(Reuters) – Qualcomm Inc forecast fourth-quarter revenue below estimates on Wednesday, bracing for difficult economic conditions and a slowdown in smartphone demand that could hit its mainstay handset chips business.
The chip designer still surpassed expectations for adjusted revenue in the third quarter.
Qualcomm’s forecast comes at a time when leading chipmakers including Micron Technology and Texas Instruments have warned of cooling consumer electronics demand.
Smartphone sales have come under pressure as runaway inflation, growing recession risks and repeated COVID-19 lockdowns in China force consumers to rein in spending. Global smartphone shipments will fall 3.5% this year, according to data from IDC.
The Ukraine crisis and China lockdowns worsened supply-chain snags as well and hurt demand, forcing many phone makers to cut orders for chips.
Qualcomm is looking to diversify to sectors such as automotives, but its handset chip business still makes up more than half of total sales.
The company forecast current-quarter revenue between $11 billion and $11.8 billion, compared with analysts’ estimates of $11.87 billion, according to Refinitiv data.
It expects adjusted earnings per share of between $3 and $3.30, compared with estimates of $3.23.

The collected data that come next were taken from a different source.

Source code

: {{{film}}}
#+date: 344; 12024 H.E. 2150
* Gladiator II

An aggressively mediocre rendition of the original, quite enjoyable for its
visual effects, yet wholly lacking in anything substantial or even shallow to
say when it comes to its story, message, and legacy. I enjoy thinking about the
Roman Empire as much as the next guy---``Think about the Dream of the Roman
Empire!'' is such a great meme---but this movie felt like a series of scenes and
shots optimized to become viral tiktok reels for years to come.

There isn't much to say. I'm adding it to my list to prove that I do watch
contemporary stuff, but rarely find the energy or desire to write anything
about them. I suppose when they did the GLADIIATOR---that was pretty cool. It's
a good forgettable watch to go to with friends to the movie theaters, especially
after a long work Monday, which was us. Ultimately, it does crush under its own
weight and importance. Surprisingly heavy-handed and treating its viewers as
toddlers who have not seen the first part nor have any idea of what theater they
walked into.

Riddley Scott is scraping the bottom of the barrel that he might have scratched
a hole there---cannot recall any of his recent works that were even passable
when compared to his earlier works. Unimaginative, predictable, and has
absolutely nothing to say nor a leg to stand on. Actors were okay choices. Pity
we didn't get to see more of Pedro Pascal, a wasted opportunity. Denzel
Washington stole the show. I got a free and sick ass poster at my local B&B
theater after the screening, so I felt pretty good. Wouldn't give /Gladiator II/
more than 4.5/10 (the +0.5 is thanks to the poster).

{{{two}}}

Qualcomm said the mid-point of its fourth-quarter forecast included an estimated impact of an about 20 cents reduction to earnings per share due to macroeconomic headwinds and a lower global handset forecast.
Adjusted revenue for the quarter ended June 26, when analysts expected strong demand from Apple, was $10.93 billion, compared with estimates of $10.88 billion.
Separately, Qualcomm said it has also extended its patent license agreement with Samsung Electronics through the end of 2030. It also agreed to expand the use of Snapdragon platforms for future premium Samsung Galaxy products, including Samsung Galaxy phones.